Case 1: Characters escaped,
>>> import json
>>> b=b'{"text": "\u4f60\u597d"}'
>>> json.loads(b)
{'text': '你好'}jsn
>>> json.dumps(json.loads(b))
'{"text": "\\u4f60\\u597d"}'
>>> json.dumps(json.loads(b), ensure_ascii=False)
'{"text": "你好"}'
>>> f=open("a.txt", "w+")
>>> f.write(json.dumps(json.loads(b)))
24
>>> f.flush()
$ cat a.txt
{"text": "\u4f60\u597d"}#
$ hexdump -C a.txt
00000000 7b 22 74 65 78 74 22 3a 20 22 5c 75 34 66 36 30 |{"text": "\u4f60|
00000010 5c 75 35 39 37 64 22 7d |\u597d"}|
00000018
Case 2: Characters not escaped,
>>> f.seek(0)
0
>>> f.truncate(0)
0
>>> f.write(json.dumps(json.loads(b), ensure_ascii=False))
14
>>> f.flush()
$ cat a.txt
{"text": "你好"}#
$ hexdump -C a.txt
00000000 7b 22 74 65 78 74 22 3a 20 22 e4 bd a0 e5 a5 bd |{"text": "......|
00000010 22 7d |"}|
00000012
Base64
Base64 is binary-to-text encoding schema which make bytes data to be represented in ASCII characters to be human readable.
Python
C application
Let's have a look at how the Unicode is represented in a C executable file.
char
cat > unicode.c << EOL
#include <stdio.h>
int main(){
printf("Hello, World 你好🤨!\n");
return 0;
}
EOL
gcc unicode.c -o unicode.out
root@112b172acfff:/workspaces/liviaerxin.github.io/# hexdump -C unicode.out | grep -A3 "Hello, World"

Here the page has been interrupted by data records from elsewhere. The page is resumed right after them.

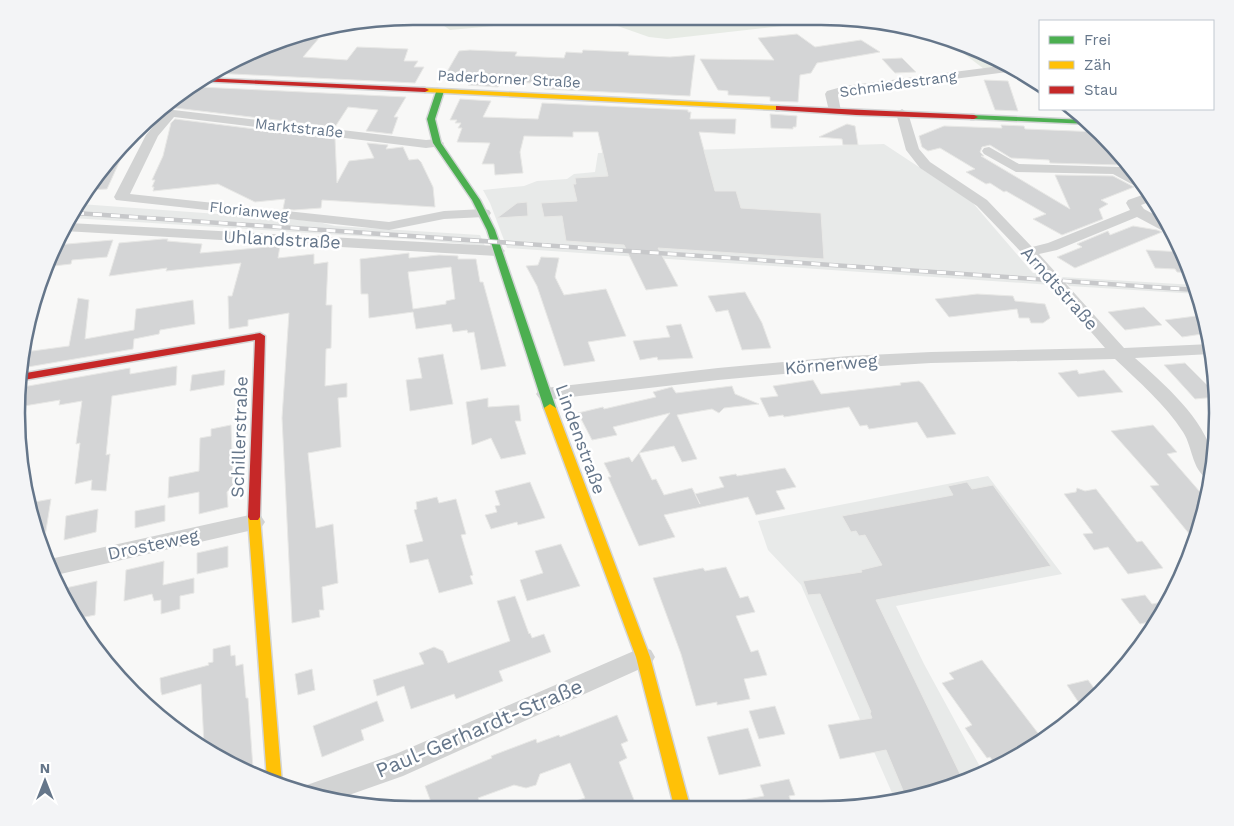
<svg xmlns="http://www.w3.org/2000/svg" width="1234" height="826" font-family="'Work Sans',sans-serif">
  <rect width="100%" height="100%" fill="#f8f8f7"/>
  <path fill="#e8eae9" d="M884,144L972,202L1033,273L1045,274L1051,285L507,248L490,203L483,190L524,186L537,181L567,179L574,174L595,172L598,153Z
    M80,204L314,221L335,226L480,235L485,246L421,240L72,218Z
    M1062,277L1195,285L1198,294L1069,286Z
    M988,476L1062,574L896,606L924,664L984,774L973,779L896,802L801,585L768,550L758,521Z"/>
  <path fill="#e7ebe5" d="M435,16H821L845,19L667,39L649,37L592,17L450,30L437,21Z
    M946,40L997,57L1008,66L984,69Z"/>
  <path fill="#d4d5d6" stroke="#e8e8e6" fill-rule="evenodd" d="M325,31L303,57L347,60L357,47L408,49L404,61H418L414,67H424L415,83L212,73L286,37Z
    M797,34L815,47L861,40L880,52L817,63L811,73L800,75L798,102L770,101V97L728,95V91L718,90L700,59L774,60L758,38Z
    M470,50L517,52L515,56L564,58L566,52L582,53L583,50L629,52L628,55L670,57L695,55L690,96L544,89L545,84L500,81L498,87L468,85L471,79L444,77L459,51Z
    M902,58L916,72L895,73L882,59Z
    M984,80L1008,81L1018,111L995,110Z
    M192,83L200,87L406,97L394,117H398L392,134L366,131L378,110L348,107L335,127L175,108L178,97Z
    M460,99L491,101L483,117L538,119L542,103L688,110V112H691L690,119H736L735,134L699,132L715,191H736L741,208L821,213L824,259L658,248L678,286L646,290L624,245L566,241L562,216L544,217L541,203L577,201L573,184H576L575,178L608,176L598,132H573V137L524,136L520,152L523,173L495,175L494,164H482L490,143L457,142L462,128H458L461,123H455L457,120H450Z
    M770,114L797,116L796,127H793V129L771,128Z
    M175,119L335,139L337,183L349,161L374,158L367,143L388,145L386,149L403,147L409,160L418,159L421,162L433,187L435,207L322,200L321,208L294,210L283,209L285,199L255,202L218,184L153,191L154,187H152L155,180H152L163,156L171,123Z
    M847,124L855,126L858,145H843L842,139L819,137Z
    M1001,125L1024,126L1025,129L1099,132L1110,152L1116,150L1134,172L1121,165L1050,163L1049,160L1011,158L990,145L982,147L980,152L984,156H981L1070,209L1055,175L1113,176L1134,187L1101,200L1108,204L1099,209L1103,219L1062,235L1033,219L1046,214L1006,191L1004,192L990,183L986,184L966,172L975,169L940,148L928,151L922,147L919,136L944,126L999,128H1002Z
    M127,145L107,189L88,190L98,171Z
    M527,202L528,216L497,218L517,203Z
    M1133,226L1157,230L1162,232L1075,268L1057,257L1082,247L1077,244L1108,231L1110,235Z
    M163,239H168L167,241L202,244L200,253L280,246L278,258L314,254V264L328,262L326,305H332L331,348L326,349L325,386L347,383V397L338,398L341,447L308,453L316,528L333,524L338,583L322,587L324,610H319L320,617L292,623L282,418L289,313L248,320V326L229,329L228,296H232L241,263L166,271L167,268L109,276L119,243Z
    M113,240L107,257L72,260L71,264L45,267L56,245Z
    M1146,250L1183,252L1191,273L1177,272L1175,269L1155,268Z
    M409,253V258L439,255L458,256V259H476L480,282H483L506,366L481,370L474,332L468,333L467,330L453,332L451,324L416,329L413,312L369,318L368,294H361L360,259ZM451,267L455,299L446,301V304L413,309L408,272Z
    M541,257L559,258L555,277L564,295L606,289L626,336L588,342L595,361L564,366L537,286L526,266L538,265Z
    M745,292L762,323L771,348L742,350L728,310L716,312L708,296Z
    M977,294L1013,296L1015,301L1045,304L1050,318L1043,323H1031L1029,318H1019L1017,309L949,317L935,299Z
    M78,298L89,300L85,339L134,330L136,309L193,300L195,324L160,330L159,334L134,339L133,349L22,368L25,352L69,346Z
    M1144,307L1162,325L1125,330L1108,312Z
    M1204,315L1209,333L1182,337L1165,320Z
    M681,324L693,358L658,360L657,357L640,360L633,341L670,337L666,326Z
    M443,354L453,404L410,411L406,380L422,378L418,358Z
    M1185,363L1216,394V397L1195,399L1164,365Z
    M177,366L176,385L112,396L106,455L110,454L106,491L91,490L92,480L75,484L80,443L76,444L82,401L59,405L60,400L18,407L17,388L130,368V374Z
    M225,370L224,385L190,391L192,375Z
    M1077,370L1079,374L1104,370L1123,392L1078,397L1058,373Z
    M813,380L821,394L901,385L900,383L919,381L923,384L956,434L927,438L917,422L869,429L867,425L860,426L849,407L784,417L783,415L769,417L760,398L778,396L773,386Z
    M732,386L735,394L759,404L724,408L719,413L712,409L677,415L697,459L682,462L674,446L639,453L652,480L656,479L664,495L692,488L700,504L695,494L724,487L719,477L736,474L737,476L785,468L796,487L776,491L785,509L756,515L748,497L664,515L675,537L639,546L608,477H611L604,463L629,457L632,462L670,413L613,427L617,435L592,440L578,413L603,407L604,409L656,397L653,392L672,387L676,393Z
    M488,398V407L519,405L521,421H515L526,454L501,459L491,438L472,445L466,402Z
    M231,425L233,485L227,492L228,507L199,514V492L168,498L169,477L199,471L200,438L211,436V429Z
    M1153,425L1177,452L1167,454L1207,500L1195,541L1150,486L1159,485L1111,431Z
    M530,482L545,518L518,525L517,522L491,529L485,515L497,512L495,506L500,505L495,491Z
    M967,482L972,489L993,485L1051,566L876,600L964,782L907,800L886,750L840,759L828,725L872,718L870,713L871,712L820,594L808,595L803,581L862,572L861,570L882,565L865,535L859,536L856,531L851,532L842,516L953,495L948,486Z
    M1077,488L1085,491L1096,489L1137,542L1142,541L1163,568L1128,574L1108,547L1094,550L1083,534L1093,533L1064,494L1076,492Z
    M437,497L439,503L456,499L466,534L461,535L473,575L470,576L473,584L439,593L428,559L410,563L406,545L423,541L414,510L417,509L416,502Z
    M51,499L44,543L29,503Z
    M165,505V521L135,528V511Z
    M98,509L96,532L64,540L66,516Z
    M561,544L580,586L527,601L520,580L543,573L535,551Z
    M228,546V567L197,574V553Z
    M164,561L163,585L194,578V593L180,596V609L161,614V600L154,601L152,594L124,601L126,570Z
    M726,567L740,598L748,596L755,612L736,616L751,652L758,650L767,675L744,679L750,699L717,705V702L696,706L681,654L653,578L703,568L705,571Z
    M97,581L95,615L75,619L69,611L61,589Z
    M1145,595L1152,604L1168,601L1158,620L1140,624L1121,599Z
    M515,596L529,634L530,633L532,638L544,634L551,652L499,671L503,681L456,699L454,694L411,709L404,686L377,696L373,680L424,664L419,653L434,647L443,651L448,663L510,641L497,601Z
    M230,645L231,656L235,655L236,666L243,664L246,698H248L253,768L244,771L237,769L204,745L201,684L162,695L161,692L160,678L209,665L208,663L213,662V649Z
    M982,660L1044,741L1042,743L1020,754L1018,751L992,760L990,757L987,758L965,728L972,725L942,683L954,679L949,673Z
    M312,669L315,690L298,695L295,674Z
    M1088,680L1099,695L1083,709L1067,685Z
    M377,701L384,721L361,730L364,740L322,757L313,726Z
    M775,706L785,734L759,739L749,711Z
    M617,715L628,741L621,744L627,758L619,762L638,810H557V807L585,798L570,763L540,774L536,785L526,788L514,785L478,798L480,802L461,810H434L425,786L492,758L491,756L536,739L537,743L559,735L560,737Z
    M748,728L761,766L719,775L707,737Z
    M789,779L795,795L789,796L794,810H732L731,802L764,796L760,785Z"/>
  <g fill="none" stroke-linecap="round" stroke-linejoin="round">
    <g stroke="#d3d5d6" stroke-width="3">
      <path id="fast" d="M437,89L444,91L435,119L441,143L480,200L495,230L556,408L554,411H546L544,408L487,230L472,200L433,143L427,119Z
        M971,115L1084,120L1089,124L974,119H971Z"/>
    </g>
    <g stroke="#d3d5d6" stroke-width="3">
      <path id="slow" d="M422,88L779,106L783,108L779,110L425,92L421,90Z
        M550,404L556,408L650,657L691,810H675L636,657L544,408Z
        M254,512L258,514L260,517L282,784L267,779L248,517L250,514Z"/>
    </g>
    <g stroke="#d3d5d6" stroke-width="3">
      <path id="jam" d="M203,78L425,88L429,90L425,92L197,81Z
        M776,106L974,115L978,117L974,119L856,115L779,110H776Z
        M260,333L265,336L260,517L258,520H250L248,517L255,340L18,381L20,374Z"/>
    </g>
    <path fill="#d2d3d3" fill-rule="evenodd" d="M1008,65L1015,71L846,93L838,96L841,111L835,115L829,111L825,94L827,91L845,86Z
      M165,109L426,140L437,139L444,143L442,146L426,148L174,117L158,136L130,194L389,222L444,211L484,209L489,210L491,213L489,216L484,217L444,219L389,230L116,200L114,197L146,135L162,116L159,115Z
      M902,109L908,113L919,149L930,162L987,200L1032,247L1048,243L1130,210L1126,203L1128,200L1151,192L1155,200L1141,205L1144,209L1166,221L1172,233L1165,232L1137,217L1057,250L1039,254L1124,348L1211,344V354L1135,358C1163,383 1205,419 1213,457C1214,464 1212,473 1211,480C1192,474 1193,447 1183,432C1165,404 1139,382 1115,359L931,363L848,368L718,380L545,400L539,398L536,394L539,390L545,388L718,368L848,356L931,352L1105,348L1024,255L977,206L920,168L906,150L896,113Z
      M989,147L1019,164L1121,167L1137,176L1147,188H1139L1113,174L1016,172L984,154L982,151L984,148Z
      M69,223L497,246L502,248L505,251L502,254L497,256L64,231Z
      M254,514L261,516L265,522L261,528L56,575L50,559Z
      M643,647L651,650L655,657L651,664L403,776L332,801L302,791L304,786L398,753Z"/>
    <use href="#fast" fill="#4caf50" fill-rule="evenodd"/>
    <use href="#slow" fill="#ffc107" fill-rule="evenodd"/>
    <use href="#jam" fill="#c62828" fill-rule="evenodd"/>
    <g stroke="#c7c8ca" stroke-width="4.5">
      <path id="rail" d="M75,213L1196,290"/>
    </g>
    <use href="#rail" stroke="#fff" stroke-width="3" stroke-dasharray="9" stroke-linecap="butt"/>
  </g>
  <g text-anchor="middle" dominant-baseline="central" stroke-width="5" stroke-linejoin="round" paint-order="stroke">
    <g font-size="15" fill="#65768a" stroke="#fff">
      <text transform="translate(509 79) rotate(3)">Paderborner Straße</text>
      <text transform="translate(898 84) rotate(-8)">Schmiedestrang</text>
      <text transform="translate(299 128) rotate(6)">Marktstraße</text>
      <text transform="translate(249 211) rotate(6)">Florianweg</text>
    </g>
    <g font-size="18" fill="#65768a" stroke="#fff">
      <text transform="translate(282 239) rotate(3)">Uhlandstraße</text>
      <text transform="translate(1060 288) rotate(48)">Arndtstraße</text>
      <text transform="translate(831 364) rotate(-5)">Körnerweg</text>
      <text transform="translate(239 437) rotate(-88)">Schillerstraße</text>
      <text transform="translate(581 439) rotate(70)">Lindenstraße</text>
      <text transform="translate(153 544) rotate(-12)">Drosteweg</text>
    </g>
    <g font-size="21" fill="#65768a" stroke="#fff">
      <text transform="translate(479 728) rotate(-23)">Paul-Gerhardt-Straße</text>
    </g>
  </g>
  <path d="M0 0H1234V826H0ZM413 25H821A388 388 0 0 1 1209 413V413A388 388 0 0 1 821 801H413A388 388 0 0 1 25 413V413A388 388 0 0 1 413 25Z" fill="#f3f4f6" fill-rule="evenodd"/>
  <path fill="none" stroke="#65768a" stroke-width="2.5" d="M413 25H821A388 388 0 0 1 1209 413V413A388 388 0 0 1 821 801H413A388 388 0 0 1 25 413V413A388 388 0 0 1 413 25Z"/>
  <rect x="1039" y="20" width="175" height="90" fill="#ffffff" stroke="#c1c8d0"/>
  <rect x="1049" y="36" width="25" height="8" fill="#4caf50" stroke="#c1c8d0"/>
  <text x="1084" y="45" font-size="15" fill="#65768a">Frei</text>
  <rect x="1049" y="61" width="25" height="8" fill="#ffc107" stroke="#c1c8d0"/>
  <text x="1084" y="70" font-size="15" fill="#65768a">Zäh</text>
  <rect x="1049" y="86" width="25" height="8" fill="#c62828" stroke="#c1c8d0"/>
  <text x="1084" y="95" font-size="15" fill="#65768a">Stau</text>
  <g transform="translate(45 781)" stroke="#ffffff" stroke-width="4" paint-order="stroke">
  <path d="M0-4L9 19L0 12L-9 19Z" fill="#65768a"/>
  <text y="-8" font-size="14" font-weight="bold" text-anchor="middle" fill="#65768a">N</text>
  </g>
</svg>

00002000 01 00 02 00 48 65 6c 6c 6f 2c 20 57 6f 72 6c 64 |....Hello, World|
00002010 20 e4 bd a0 e5 a5 bd f0 9f a4 a8 21 00 00 00 00 | ..........!....|
00002020 01 1b 03 3b 34 00 00 00 05 00 00 00 00 f0 ff ff |...;4...........|
00002030 68 00 00 00 20 f0 ff ff 90 00 00 00 30 f0 ff ff |h... .......0...|
View each character's UTF8 encoding respectively,
# utf-8 encoding bytes
>>> "你".encode()
b'\xe4\xbd\xa0'
>>> "好".encode()
b'\xe5\xa5\xbd'
>>> "🤨".encode()
b'\xf0\x9f\xa4\xa8'
So char in the C output file stores the UTF8 encoding bytes, not the code points.
wide char,
cat > unicode.c << EOL
#include <stdio.h>
#include <wchar.h>
#include <locale.h>
int main(int argc, char *argv[])
{
setlocale(LC_ALL, "C.UTF-8");
wchar_t* msg = L"Hello, World 你好🤨!";
printf("%ls\n", msg);
return 0;
}
EOL
root@112b172acfff:/workspaces/liviaerxin.github.io/# hexdump -C unicode.out
00002000 01 00 02 00 00 00 00 00 43 2e 55 54 46 2d 38 00 |........C.UTF-8.|
00002010 48 00 00 00 65 00 00 00 6c 00 00 00 6c 00 00 00 |H...e...l...l...|
00002020 6f 00 00 00 2c 00 00 00 20 00 00 00 57 00 00 00 |o...,... ...W...|
00002030 6f 00 00 00 72 00 00 00 6c 00 00 00 64 00 00 00 |o...r...l...d...|
00002040 20 00 00 00 60 4f 00 00 7d 59 00 00 28 f9 01 00 | ...`O..}Y..(...|
# unicode code point
>>> hex(ord("H"))
'0x48'
>>> hex(ord("你"))
'0x4f60'
>>> hex(ord("好"))
'0x597d'
>>> hex(ord("🤨"))
'0x1f928'
wchar in the C output file stores the code point(also in little endian), not the UTF8 encoding bytes.
In conclusion, char and wchar lead different encoding in C.